▶ [PASSAGE FOR REVIEW]
>>>
Over the last seven or eight years, Russia’s economy has experienced steady GDP growth which has led to a surge in electricity demand. At the same time, its power sector has suffered from decades of under-investment. Part of Russia’s strategy to improve its power situation and its economy is to replace inefficient gas fired power plant with the latest combined cycle plants. This will allow more efficient use of its gas resources and allow greater gas exports to the higher priced European markets.

In line with this strategy, Mosenergo, a power utility in the city of Moscow, awarded a contract to Alstom Power to build TPP-26 unit 8, a new combined cycle cogeneration project in a populated area on the outer limits of the city. Significantly, the r280 million project represents the first EPC contract to be signed by a major European company in Russia. Based on the latest technology, the plant will have an electrical efficiency of 59%, the highest at any combined cycle plant in Russia.
<<<
▶ [EXCERPTED DATA]
>>>
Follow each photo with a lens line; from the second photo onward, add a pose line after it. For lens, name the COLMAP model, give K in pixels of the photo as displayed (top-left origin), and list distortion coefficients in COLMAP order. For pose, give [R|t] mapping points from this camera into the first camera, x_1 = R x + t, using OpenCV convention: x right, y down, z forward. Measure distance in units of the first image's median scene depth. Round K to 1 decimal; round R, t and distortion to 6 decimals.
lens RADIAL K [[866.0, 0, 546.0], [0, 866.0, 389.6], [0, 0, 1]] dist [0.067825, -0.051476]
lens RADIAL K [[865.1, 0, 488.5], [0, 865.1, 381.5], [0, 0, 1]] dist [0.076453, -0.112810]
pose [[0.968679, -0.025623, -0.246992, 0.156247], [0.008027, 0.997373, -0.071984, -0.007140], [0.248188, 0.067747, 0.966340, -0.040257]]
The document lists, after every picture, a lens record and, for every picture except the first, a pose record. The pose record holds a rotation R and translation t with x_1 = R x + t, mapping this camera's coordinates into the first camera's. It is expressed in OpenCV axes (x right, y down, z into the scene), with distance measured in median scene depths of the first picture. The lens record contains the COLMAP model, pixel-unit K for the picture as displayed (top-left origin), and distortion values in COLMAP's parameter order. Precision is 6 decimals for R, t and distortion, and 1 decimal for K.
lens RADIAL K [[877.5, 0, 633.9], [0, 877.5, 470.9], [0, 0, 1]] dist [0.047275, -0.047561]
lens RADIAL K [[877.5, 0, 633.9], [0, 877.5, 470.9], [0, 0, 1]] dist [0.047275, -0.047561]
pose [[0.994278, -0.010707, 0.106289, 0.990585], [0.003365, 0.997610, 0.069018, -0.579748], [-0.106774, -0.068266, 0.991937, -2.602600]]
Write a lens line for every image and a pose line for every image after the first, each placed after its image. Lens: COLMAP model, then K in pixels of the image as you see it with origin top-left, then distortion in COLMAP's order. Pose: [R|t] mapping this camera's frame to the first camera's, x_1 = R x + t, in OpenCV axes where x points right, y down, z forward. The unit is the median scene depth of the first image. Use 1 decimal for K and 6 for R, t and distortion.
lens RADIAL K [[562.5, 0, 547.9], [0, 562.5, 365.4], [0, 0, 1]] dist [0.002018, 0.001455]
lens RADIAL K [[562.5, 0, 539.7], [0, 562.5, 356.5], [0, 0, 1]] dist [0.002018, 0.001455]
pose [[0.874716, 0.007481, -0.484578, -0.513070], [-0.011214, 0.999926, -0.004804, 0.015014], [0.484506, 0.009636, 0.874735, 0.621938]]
<<<
▶ [WHAT YOU NEED TO DO]
1. According to the passage on Russia's power sector, what electrical efficiency will the new plant have?
2. List every detail the passage on Russia's power sector gives about the TPP-26 unit 8 project.
3. Reproduce the part of the passage on Russia's power sector that opens with the words containing "Over the last" and closes with "priced European markets.".

▶ [ANSWER SECTION]
1. 59%, the highest at any combined cycle plant in Russia.

2.
- Mosenergo, a power utility in Moscow, awarded the contract to Alstom Power.
- It is a new combined cycle cogeneration project.
- It is in a populated area on the outer limits of Moscow.
- It is a r280 million project.
- It is the first EPC contract signed by a major European company in Russia.
- It is based on the latest technology.
- It will have an electrical efficiency of 59%, the highest at any combined cycle plant in Russia.

3.
Over the last seven or eight years, Russia’s economy has experienced steady GDP growth which has led to a surge in electricity demand. At the same time, its power sector has suffered from decades of under-investment. Part of Russia’s strategy to improve its power situation and its economy is to replace inefficient gas fired power plant with the latest combined cycle plants. This will allow more efficient use of its gas resources and allow greater gas exports to the higher priced European markets.